僕も本当のことを話したので想夢さんもそろそろ話してくれると思いましたけど・・・
まだ隠すんですね・・・」
「何を言ってるんだ・・・?」
「いえ、この話は後にしましょう。どのみち話すことになるんです」
壱人がそう言うと、話をそこで区切るように、辺りが強い光に包まれた。
・・・・・・・・・
「・・・う、うん?」
気が付けば、そこは部屋の中だった。
想夢は部屋のテーブルに突っ伏す形になっていた。
恐らくは本を開いた場所、元の世界の白玉楼に戻って来たのだろう。
夢から覚めたと思ったらさらに夢から覚めたような変な気分だ。
辺りを見回しても壱人の姿はない。
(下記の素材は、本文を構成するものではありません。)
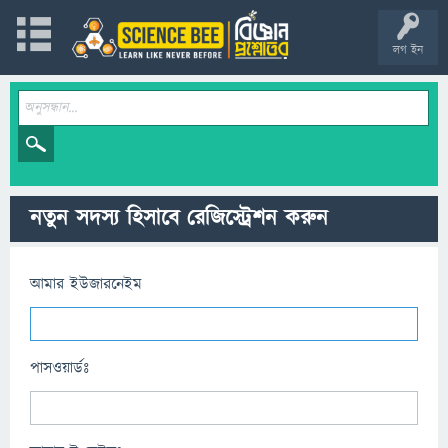
লগ ইন
নতুন সদস্য হিসাবে রেজিস্ট্রেশন করুন
আমার ইউজারনেইম
পাসওয়ার্ডঃ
先に目を覚まして帰ったのだろうか。
そして、テーブルの上にあった本は消えてしまっていた。
紅魔館の時と大体同じだ。
頭の中で状況を整理していると、部屋の戸がガラリと開いた。
「お待たせしました!麦茶でいいですか?」
元気な声で妖夢が入ってくる。
そういえば異世界に飛ばされたのは妖夢が飲み物お取りに行った後だった。
こちらの時間はほとんど進んでいないらしい。
「ところで想夢さん、その恰好どうしたんですか?」
妖夢が不思議そうに想夢を見つめる。
何事かと自分の体を見てみれば、赤い服に赤いズボン、
誰が見ても立派なサンタクロースがそこにいた。
「う、うっわぁ・・・」
脱力して、もう1度テーブルに突っ伏す。
なんとも締まらないオチだ。
・・・・・・・・・
その日の夜、佐藤壱人は自宅で1人考えていた。
「想夢さんが幽々子さんの能力に触れても死ななかった理由・・・。
幽々子さんが能力にブレーキをかけたから?いいや、それだけじゃないはずだ。
幽々子さんの能力を受けて想夢さんが気絶してから目覚めるまでに1日もかかっていない。
1日どころか数時間で想夢さんは復活してる。
ちょっと能力が弱まったからってそんなに早い時間でどうにかなるものじゃない。
想夢さんは何かを隠している・・・。
それも幽々子さんの能力に対抗できる程の何かとんでもないものを・・・。
一体何を?・・・分からない・・・でも」
壱人の手には1通の手紙が握られていた。